I’m pretty sure when you picked up my book, you were hoping for magic. Otherwise, why read a book at all? Okay, there are other reasons. But magic is the best reason. So you started reading, and maybe a few pages in – or perhaps as late as a few chapters – you started to get a sinking feeling, a gut-level ache that told you my book was absent magic.

I’m sorry you didn’t find yourself in my words. I mean that, sincerely. After all, you invested time and money in hopes of making a connection. Do I still believe in my book? Yes. Usually just slightly more than I believe I’m a hack. (It’s a writer thing.) True, my ego gets bruised from time to time when people say they didn’t love the fruit of months, sometimes years of hard work. But I won’t spend even one second trying to convince you why you’re wrong. Because you’re not.

I didn’t write it for you. Wish I could have warned you of that in advance. (My time machine is on the fritz, else I would.)

I truly hope the next book you read is chock full o’ magic. Meanwhile, feel free to share your non-magical experience in a review. A thoughtful negative review is just as valuable to a writer as a thoughtful positive one. Your words probably won’t change my approach to writing, but they will remind me of an important and universal literary truth: no book is for everyone.

And that’s okay.

Happy reading.

Sincerely,

The Author

 


Comments

3 responses to “Dear Reader Who Didn’t Love My Book…”

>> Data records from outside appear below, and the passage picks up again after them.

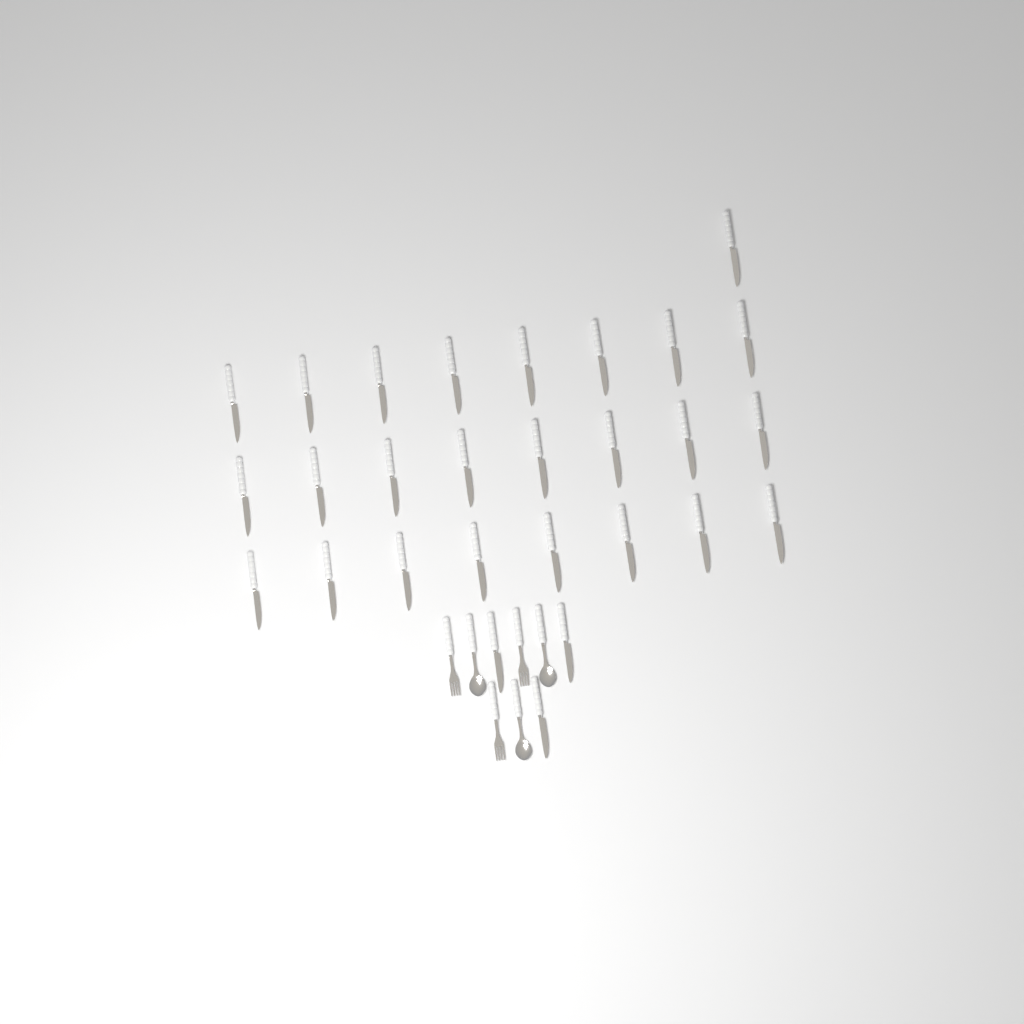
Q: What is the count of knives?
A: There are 28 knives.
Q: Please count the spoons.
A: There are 3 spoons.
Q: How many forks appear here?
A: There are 3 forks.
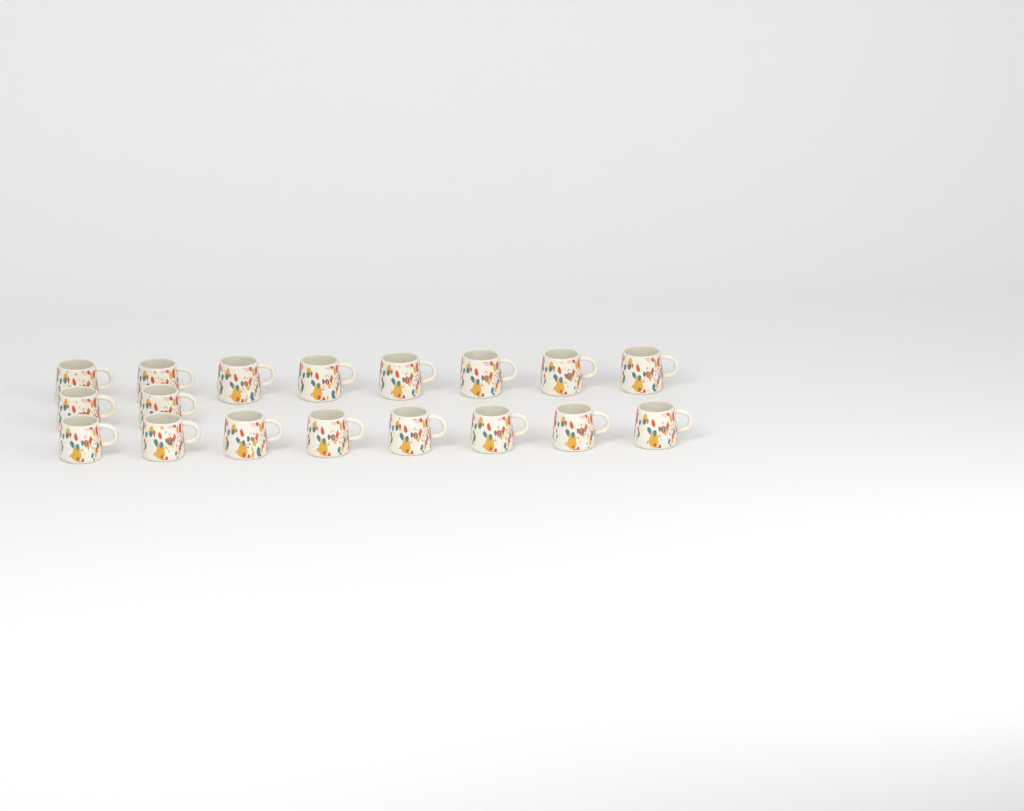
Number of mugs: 18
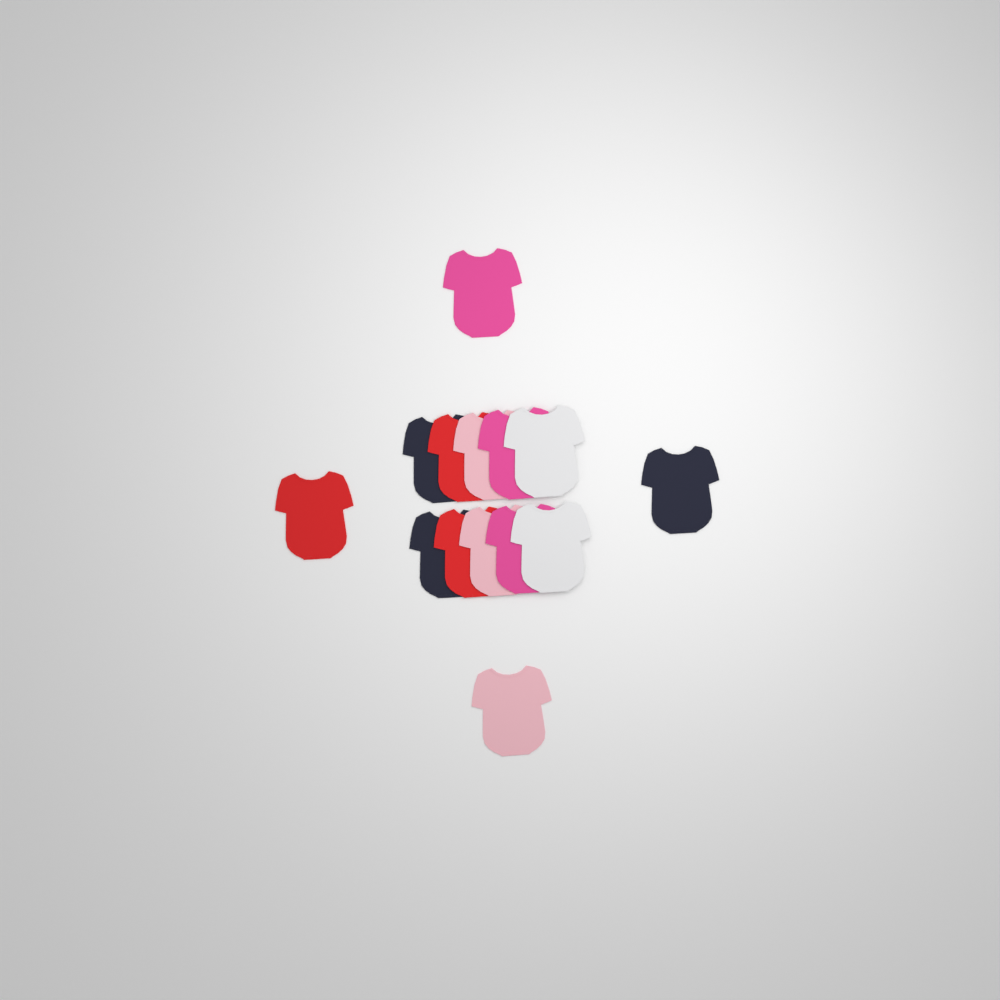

  1. You’re right of course. It is magic that connects an author to a reader, I am grateful for that magic, and for you.

  2. I just finished your book Stolen Things and I have purchased Duck. If you edit as well as you write even I could create something amazing with some help from you.
    Can we expect another Gem sometime soon? Please say yes. It would be very very terribly nasty if you said anything other than yes 🙂
    Stolen Things was the best book I have read in a long time.

  3. I have a book that’s awaiting the revision muse, and another that’s making its way from my brain to the page, but both are moving slowly because of all the editing work I need to catch up on. But to answer your question, not soon, but yes. Thanks for the kind words. I’ll pass them along to Raspberry.